Expression patterns of foxa1/2/3 and gata4/6 in the endoderm. (A-E) Expression patterns of foxa1 (A), foxa2 (B), foxa3 (C), gata4 (D) and gata6 (E) at 26, 30, 38 and 48 hpf show that expression of these genes in the endoderm is fairly static at least during these stages. foxa1 expression is in the entire endoderm, whereas foxa2 and foxa3 expression are relatively restricted to the anterior and posterior region of the endoderm, respectively. Like foxa3, gata4 and gata6 expression appear restricted to the posterior region of the endoderm. Arrows indicate the liver. Dorsal views, anterior towards the left. Scale bar: 100 μm.

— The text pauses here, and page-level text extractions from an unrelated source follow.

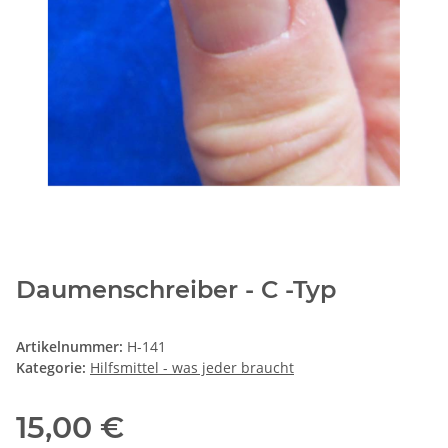
Daumenschreiber - C -Typ
Artikelnummer:
H-141
Kategorie:
Hilfsmittel - was jeder braucht
15,00 €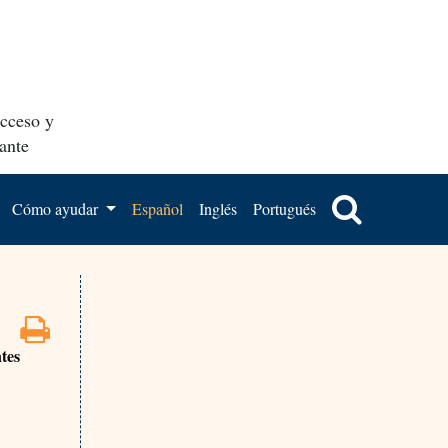
acceso y
ante
Cómo ayudar
Español
Inglés
Portugués
tes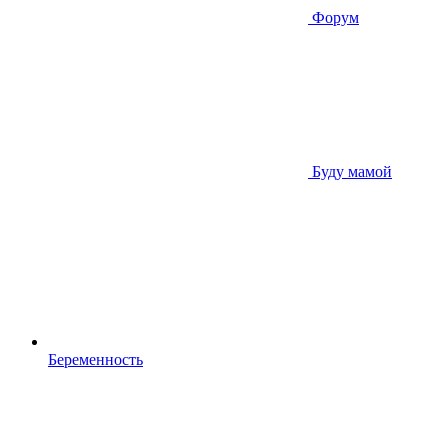
Форум
Буду мамой
Беременность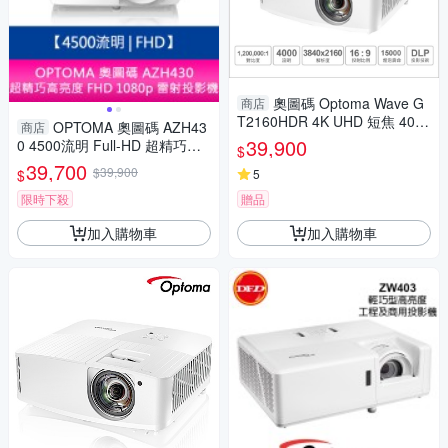
奧圖碼 Optoma Wave G
商店
T2160HDR 4K UHD 短焦 4000
OPTOMA 奧圖碼 AZH43
商店
流明 劇院級/遊戲 240Hz 電玩
39,900
0 4500流明 Full-HD 超精巧高
$
投影機
亮度 FHD 1080p 雷射投影機
39,700
$39,900
$
5
限時下殺
贈品
加入購物車
加入購物車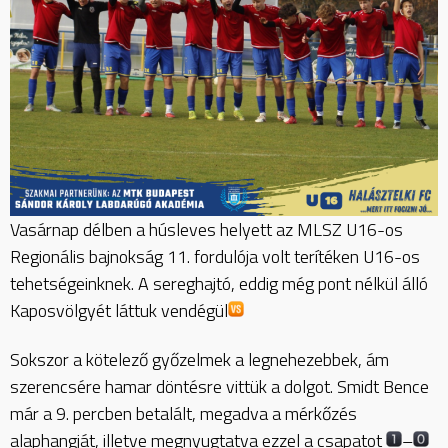
Vasárnap délben a húsleves helyett az MLSZ U16-os
Regionális bajnokság 11. fordulója volt terítéken U16-os
tehetségeinknek. A sereghajtó, eddig még pont nélkül álló
Kaposvölgyét láttuk vendégül
Sokszor a kötelező győzelmek a legnehezebbek, ám
szerencsére hamar döntésre vittük a dolgot. Smidt Bence
már a 9. percben betalált, megadva a mérkőzés
alaphangját, illetve megnyugtatva ezzel a csapatot
–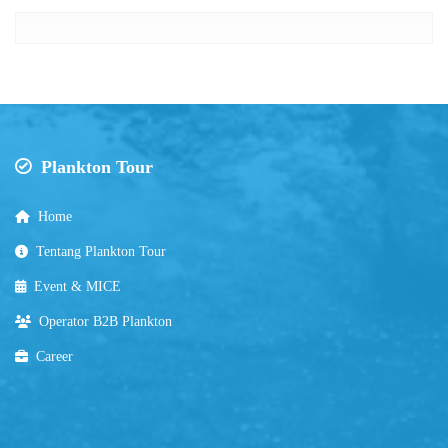
Plankton Tour
Home
Tentang Plankton Tour
Event & MICE
Operator B2B Plankton
Career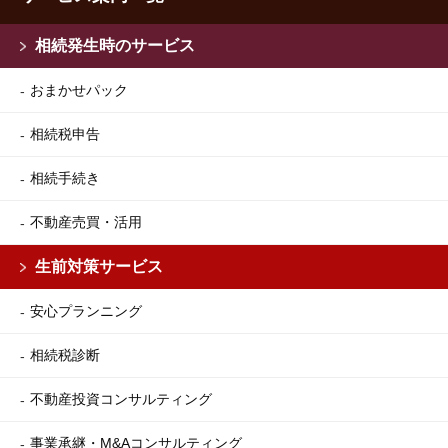
相続発生時のサービス
おまかせパック
相続税申告
相続手続き
不動産売買・活用
生前対策サービス
安心プランニング
相続税診断
不動産投資コンサルティング
事業承継・M&Aコンサルティング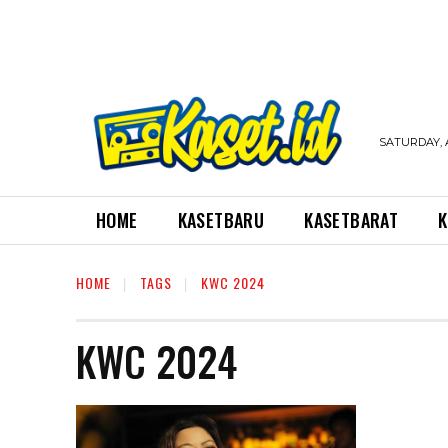
SATURDAY, 
HOME
KASETBARU
KASETBARAT
K
HOME
TAGS
KWC 2024
KWC 2024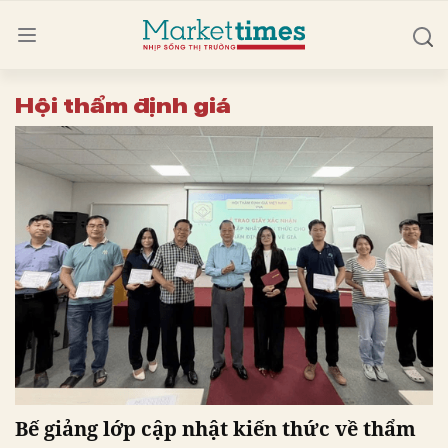
Hội thẩm định giá
Bế giảng lớp cập nhật kiến thức về thẩm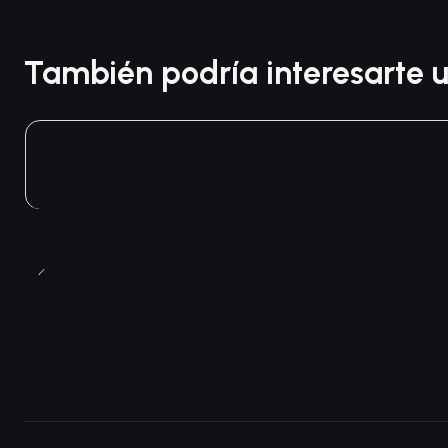
También podría interesarte u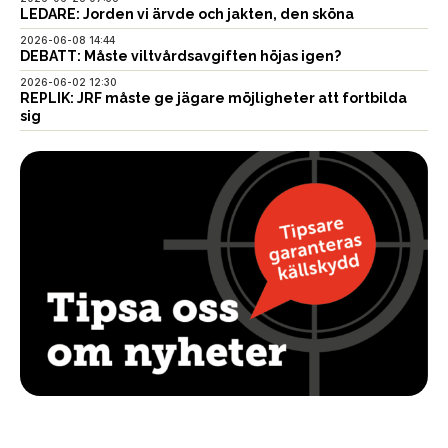
LEDARE: Jorden vi ärvde och jakten, den sköna
2026-06-08 14:44
DEBATT: Måste viltvårdsavgiften höjas igen?
2026-06-02 12:30
REPLIK: JRF måste ge jägare möjligheter att fortbilda
sig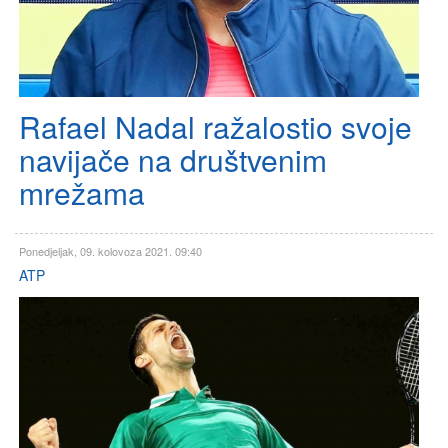
Rafael Nadal ražalostio svoje
navijače na društvenim
mrežama
Ponedjeljak, 09. kolovoza 2021. 09:40
ATP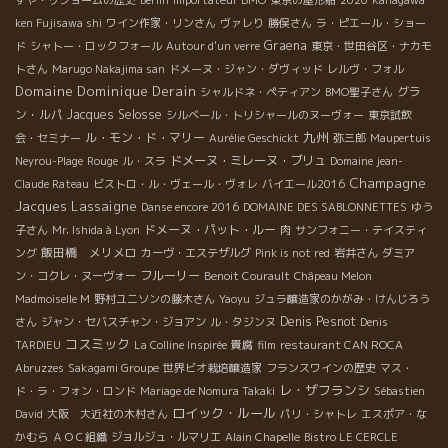
ずや・リショームの歴史
Berlin
Importateur BMO
東京の屋形船
2020
Kanagawa
ken Fujisawa shi
ワイン作家・リンさん
ヴァレり
勝俣さん
ラ・ピエール・ショー
Graena
ド
シャトー・ロックフォール
Autour d'un verre
東京・世田谷区・ナカモ
トさん
Marugo Nakajima san
ドメーヌ・ジャン・ダヴィッド
レルヴ・フォル
Domaine Dominique Derain
グラ
シャルドネ・ペティアン
BMO聖子さん
ン・ルパ
Jacques Selosse
シルベール・トリシャールのヌーヴォー
東京試飲
九州
ル・モン・ド・マリー
会・セミナー
Aurélie Geschickt
弥三郎
Maupertuis
ドメーヌ・ミレーヌ・ブリュ
Neyrou-Plage
Rouge
ル・スラ
Domaine jean-
Champagne
Claude Rateau
ビストロ・ル・ヴェール・ヴォレ
バイエール2016
Jacques Lassaigne
Danse encore 2016
DOMAINE DES SABLONNETTES
ゆう
ドメーヌ・パット・ルー
子さん
Mr. Ishida à Lyon
肉
サンフォニー・テイスティ
飯田橋 メリメロ
ング
カーヴ・エステザルグ
Pink is not red
岩井さん
ダミア
フルーリー
ン・コクレ・ヌーヴォー
Benoit Courault
Châpeau Melon
Madmoiselle M
野村ユニソンの藤木さん
Yaoyu
ジュラ醸造家のかがみ・けんじろう
Denis Pesnot
さん
ジャン・セバスチャン・ジョアン
ル・タジンヌ
Denis
コスミック
TARDIEU
La Colline Inspirée
貴腐
film
restaurant CAN ROCA
Abruzzes
Sakagami Groupe
世界ビオ栽培醸造家
フランスワインの歴史
マス・
レ・ザフランシ
ド・ラ・フォン・ロンド
Mariage de Nomura Takaki
Sébastien
ロイック・ルール
David
大阪 大近社の木村さん
パリ・シャトレ
エスポア・な
かむら
ＡＯＣ組織
ジョルジュ・ルマリエ
Alain Chapelle
Bistro LE CERCLE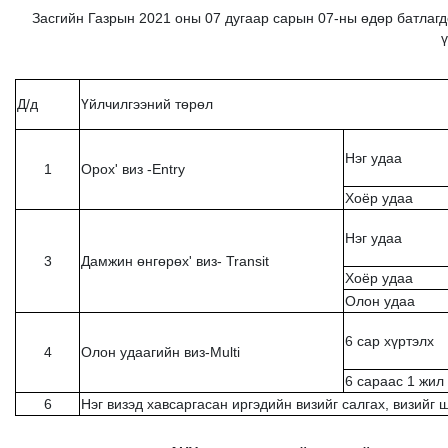
Засгийн Газрын 2021 оны 07 дугаар сарын 07-ны өдөр батлагдс
ү
Д/д
Үйлчилгээний төрөл
Нэг удаа
1
Орох' виз -Entry
Хоёр удаа
Нэг удаа
3
Дамжин өнгөрөх' виз- Transit
Хоёр удаа
Олон удаа
6 сар хүртэлх
4
Олон удаагийн виз-Multi
6 сараас 1 жил
6
Нэг визэд хавсаргасан иргэдийн визийг салгах, визийг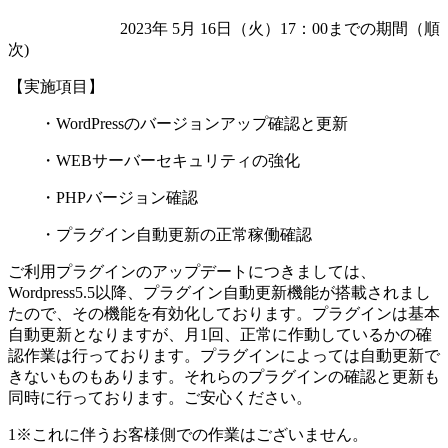
2023年 5月 16日（火）17：00までの期間（順
次)
【実施項目】
・WordPressのバージョンアップ確認と更新
・WEBサーバーセキュリティの強化
・PHPバージョン確認
・プラグイン自動更新の正常稼働確認
ご利用プラグインのアップデートにつきましては、
Wordpress5.5以降、プラグイン自動更新機能が搭載されまし
たので、その機能を有効化しております。プラグインは基本
自動更新となりますが、月1回、正常に作動しているかの確
認作業は行っております。プラグインによっては自動更新で
きないものもあります。それらのプラグインの確認と更新も
同時に行っております。ご安心ください。
1※これに伴うお客様側での作業はございません。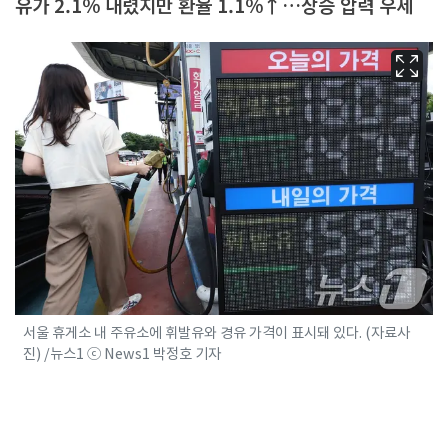
유가 2.1% 내렸지만 환율 1.1%↑…상승 압력 우세
서울 휴게소 내 주유소에 휘발유와 경유 가격이 표시돼 있다. (자료사
진) /뉴스1 ⓒ News1 박정호 기자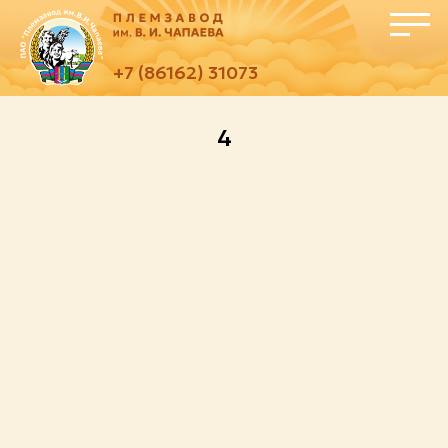
+7 (86162) 31073
4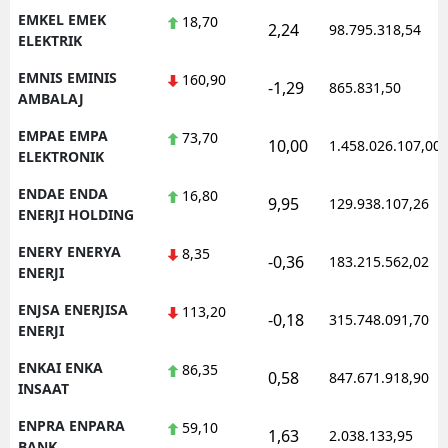
EMKEL EMEK
18,70
2,24
98.795.318,54
ELEKTRIK
EMNIS EMINIS
160,90
-1,29
865.831,50
AMBALAJ
EMPAE EMPA
73,70
10,00
1.458.026.107,00
ELEKTRONIK
ENDAE ENDA
16,80
9,95
129.938.107,26
ENERJI HOLDING
ENERY ENERYA
8,35
-0,36
183.215.562,02
ENERJI
ENJSA ENERJISA
113,20
-0,18
315.748.091,70
ENERJI
ENKAI ENKA
86,35
0,58
847.671.918,90
INSAAT
ENPRA ENPARA
59,10
1,63
2.038.133,95
BANK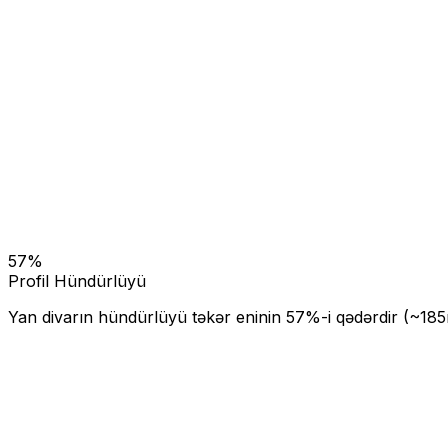
57
%
Profil Hündürlüyü
Yan divarın hündürlüyü təkər eninin
57
%-i qədərdir (~
185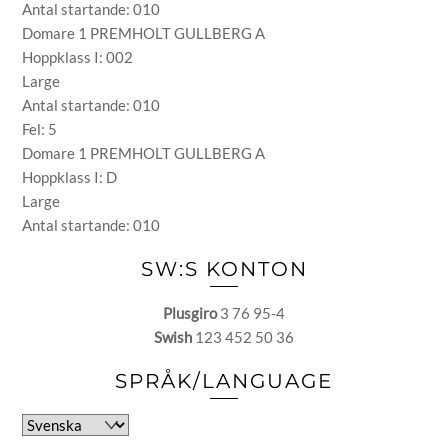
Antal startande: 010
Domare 1 PREMHOLT GULLBERG A
Hoppklass I: 002
Large
Antal startande: 010
Fel: 5
Domare 1 PREMHOLT GULLBERG A
Hoppklass I: D
Large
Antal startande: 010
SW:S KONTON
Plusgiro
3 76 95-4
Swish
123 452 50 36
SPRÅK/LANGUAGE
Välj
ett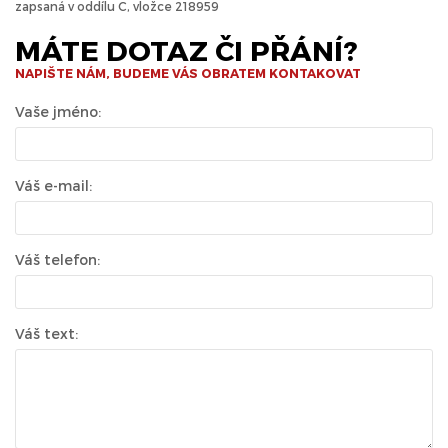
zapsaná v oddílu C, vložce 218959
MÁTE DOTAZ ČI PŘÁNÍ?
NAPIŠTE NÁM, BUDEME VÁS OBRATEM KONTAKOVAT
Vaše jméno:
Váš e-mail:
Váš telefon:
Váš text:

Expression of foxa1/2/3 and gata4/6 appears unaffected in embryos that overexpress caFgfr1. Embryos obtained from outcrossing Tg(hsp70l:XlFgfr1) zebrafish were heat-shocked at 26 hpf, and harvested at 38 hpf for in situ hybridization. (A-J) The expression of foxa1 (A,B), foxa2 (C,D), foxa3 (E,F), gata4 (G,H) and gata6 (I,J), which encode factors implicated in hepatic competence, appears unaffected in embryos that overexpress caFgfr1 compared with controls (100%, n=10-12). Arrows indicate the liver. Dorsal views, anterior towards the left. Scale bar: 100 μm.